如果我们需要提取出正则表达式中的匹配组,则需要理由正则表达式的中括号与 group 方法:

title_search = re.search('<title>(.*)</title>', html, re.IGNORECASE)

if title_search:
    title = title_search.group(1)

下面列举了常见的表达式使用场景

# 检测是否为 HTML 标签
re.search('<[^/>][^>]*>', '<a href="#label">')

# 常见的用户名密码
re.match('^[a-zA-Z0-9-_]{3,16}$', 'Foo') is not None
re.match('^\w|[-_]{3,16}$', 'Foo') is not None

# Email
re.match('^([a-z0-9_\.-]+)@([\da-z\.-]+)\.([a-z\.]{2,6})$', 'hello.world@example.com')

# Url
exp = re.compile(r'''^(https?:\/\/)? # match http or https
                ([\da-z\.-]+)            # match domain
                \.([a-z\.]{2,6})         # match domain
                ([\/\w \.-]*)\/?$        # match api or file
                ''', re.X)
exp.match('www.google.com')

# IP 地址
exp = re.compile(r'''^(?:(?:25[0-5]
                     |2[0-4][0-9]
                     |[1]?[0-9][0-9]?)\.){3}
                     (?:25[0-5]
                     |2[0-4][0-9]
                     |[1]?[0-9][0-9]?)$''', re.X)
exp.match('192.168.1.1')

集合类型

List | 列表

Operation | 创建增删

list 是基础的序列类型:

l = []
l = list()

# 使用字符串的 split 方法,可以将字符串转化为列表
str.split(".")

# 如果需要将数组拼装为字符串,则可以使用 join
list1 = ['1', '2', '3']
str1 = ''.join(list1)

# 如果是数值数组,则需要先进行转换
list1 = [1, 2, 3]
str1 = ''.join(str(e) for e in list1)

可以使用 append 与 extend 向数组中插入元素或者进行数组连接

x = [1, 2, 3]

x.append([4, 5]) # [1, 2, 3, [4, 5]]

x.extend([4, 5]) # [1, 2, 3, 4, 5],注意 extend 返回值为 None

可以使用 pop、slices、del、remove 等移除列表中元素:

myList = [10,20,30,40,50]

# 弹出第二个元素
myList.pop(1) # 20
# myList: myList.pop(1)

# 如果不加任何参数,则默认弹出最后一个元素
myList.pop()

# 使用 slices 来删除某个元素
a = [1, 2, 3, 4, 5, 6 ]
index = 3 # Only Positive index
a = a[:index] + a[index+1 :]

# 根据下标删除元素
myList = [10,20,30,40,50]
rmovIndxNo = 3
del myList[rmovIndxNo] # myList: [10, 20, 30, 50]

# 使用 remove 方法,直接根据元素删除
letters = ["a", "b", "c", "d", "e"]
numbers.remove(numbers[1])
print(*letters) # used a * to make it unpack you don't have to

Iteration | 索引遍历

你可以使用基本的 for 循环来遍历数组中的元素,就像下面介个样纸

animals = ['cat', 'dog', 'monkey']
for animal in animals:
    print animal
# Prints "cat", "dog", "monkey", each on its own line.

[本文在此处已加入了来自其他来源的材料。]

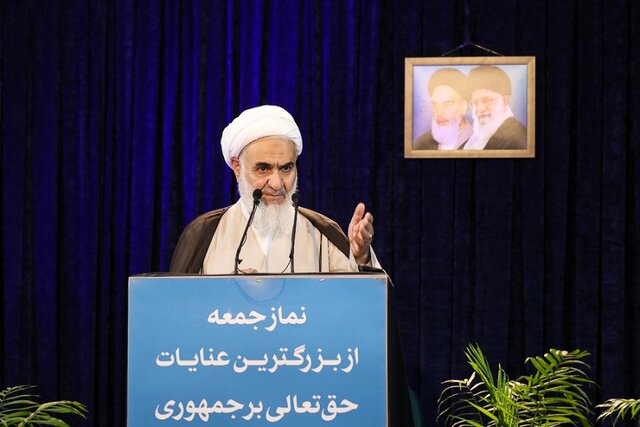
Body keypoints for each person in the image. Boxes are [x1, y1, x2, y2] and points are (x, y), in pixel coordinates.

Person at [169, 105, 379, 274]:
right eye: (263, 168)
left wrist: (360, 257)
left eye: (286, 168)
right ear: (237, 168)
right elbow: (180, 308)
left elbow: (358, 304)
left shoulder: (324, 234)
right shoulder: (204, 235)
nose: (277, 184)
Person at [463, 65, 527, 150]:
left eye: (487, 100)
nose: (480, 109)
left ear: (505, 100)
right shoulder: (475, 138)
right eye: (475, 102)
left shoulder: (518, 138)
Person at [414, 67, 472, 150]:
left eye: (448, 104)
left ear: (464, 106)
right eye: (435, 104)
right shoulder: (422, 144)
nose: (439, 113)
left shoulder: (481, 142)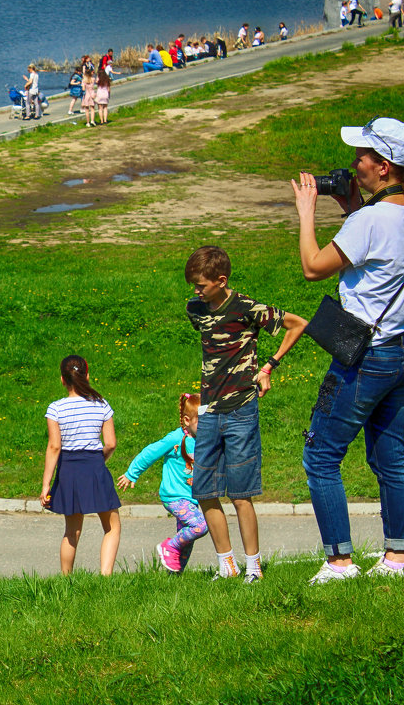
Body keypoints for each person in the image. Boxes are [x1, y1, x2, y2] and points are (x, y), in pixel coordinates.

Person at [293, 118, 404, 583]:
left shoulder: (370, 220)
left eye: (361, 157)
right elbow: (379, 253)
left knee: (321, 456)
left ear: (384, 166)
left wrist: (307, 210)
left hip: (363, 358)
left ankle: (339, 562)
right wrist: (352, 206)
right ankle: (398, 556)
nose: (354, 164)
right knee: (389, 458)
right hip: (400, 352)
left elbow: (314, 267)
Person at [184, 246, 306, 582]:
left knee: (240, 494)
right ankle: (228, 565)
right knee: (204, 491)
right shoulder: (195, 308)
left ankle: (254, 567)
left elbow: (298, 325)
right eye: (194, 285)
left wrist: (268, 366)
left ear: (221, 281)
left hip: (240, 408)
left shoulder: (246, 308)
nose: (196, 291)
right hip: (208, 410)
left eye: (202, 285)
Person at [40, 355, 120, 576]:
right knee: (111, 526)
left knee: (72, 531)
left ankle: (66, 579)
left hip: (68, 469)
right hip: (94, 466)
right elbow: (111, 443)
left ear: (62, 380)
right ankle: (106, 576)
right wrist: (97, 461)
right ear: (87, 375)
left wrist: (46, 484)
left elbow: (54, 447)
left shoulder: (55, 408)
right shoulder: (101, 404)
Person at [117, 393, 208, 574]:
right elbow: (150, 453)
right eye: (202, 421)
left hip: (191, 498)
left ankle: (174, 574)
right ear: (187, 420)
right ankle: (170, 546)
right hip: (174, 496)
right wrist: (131, 474)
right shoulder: (176, 439)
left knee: (188, 540)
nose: (207, 426)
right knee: (200, 526)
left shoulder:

如果你在循环的同时也希望能够获取到当前元素下标,可以使用 enumerate 函数

animals = ['cat', 'dog', 'monkey']
for idx, animal in enumerate(animals):
    print '#%d: %s' % (idx + 1, animal)
# Prints "#1: cat", "#2: dog", "#3: monkey", each on its own line

Python 也支持切片(Slices):

nums = range(5)    # range is a built-in function that creates a list of integers
print nums         # Prints "[0, 1, 2, 3, 4]"
print nums[2:4]    # Get a slice from index 2 to 4 (exclusive); prints "[2, 3]"
print nums[2:]     # Get a slice from index 2 to the end; prints "[2, 3, 4]"
print nums[:2]     # Get a slice from the start to index 2 (exclusive); prints "[0, 1]"
print nums[:]      # Get a slice of the whole list; prints ["0, 1, 2, 3, 4]"
print nums[:-1]    # Slice indices can be negative; prints ["0, 1, 2, 3]"
nums[2:4] = [8, 9] # Assign a new sublist to a slice
print nums         # Prints "[0, 1, 8, 9, 4]"

Comprehensions | 变换

Python 中同样可以使用 map, reduce, filter,其中 map 用于变换数组

# 使用 map 对数组中的每个元素计算平方
items = [1, 2, 3, 4, 5]
squared = list(map(lambda x: x**2, items))

# map 支持函数以数组方式连接使用
def multiply(x):
    return (x*x)

def add(x):
    return (x+x)

funcs = [multiply, add]

for i in range(5):
    value = list(map(lambda x: x(i), funcs))
    print(value)

reduce 用于进行归纳计算

# reduce 将数组中的值进行归纳
from functools import reduce
product = reduce((lambda x, y: x * y), [1, 2, 3, 4])

# Output: 24

filter 则可以对数组进行过滤

number_list = range(-5, 5)
less_than_zero = list(filter(lambda x: x < 0, number_list))
print(less_than_zero)

# Output: [-5, -4, -3, -2, -1]

字典类型

创建增删

d = {'cat': 'cute', 'dog': 'furry'}  # 创建新的字典
print d['cat']       # 字典不支持点(Dot)运算符取值

如果需要合并两个或者多个字典类型:

# python 3.5
z = {**x, **y}

# python 2.7
def merge_dicts(*dict_args):
    """
    Given any number of dicts, shallow copy and merge into a new dict,
    precedence goes to key value pairs in latter dicts.
    """
    result = {}
    for dictionary in dict_args:
        result.update(dictionary)
    return result

索引遍历

可以根据键来直接进行元素访问

# Python 中对于访问不存在的键会抛出 KeyError 异常,需要先行判断或者使用 get
print 'cat' in d     # Check if a dictionary has a given key; prints "True"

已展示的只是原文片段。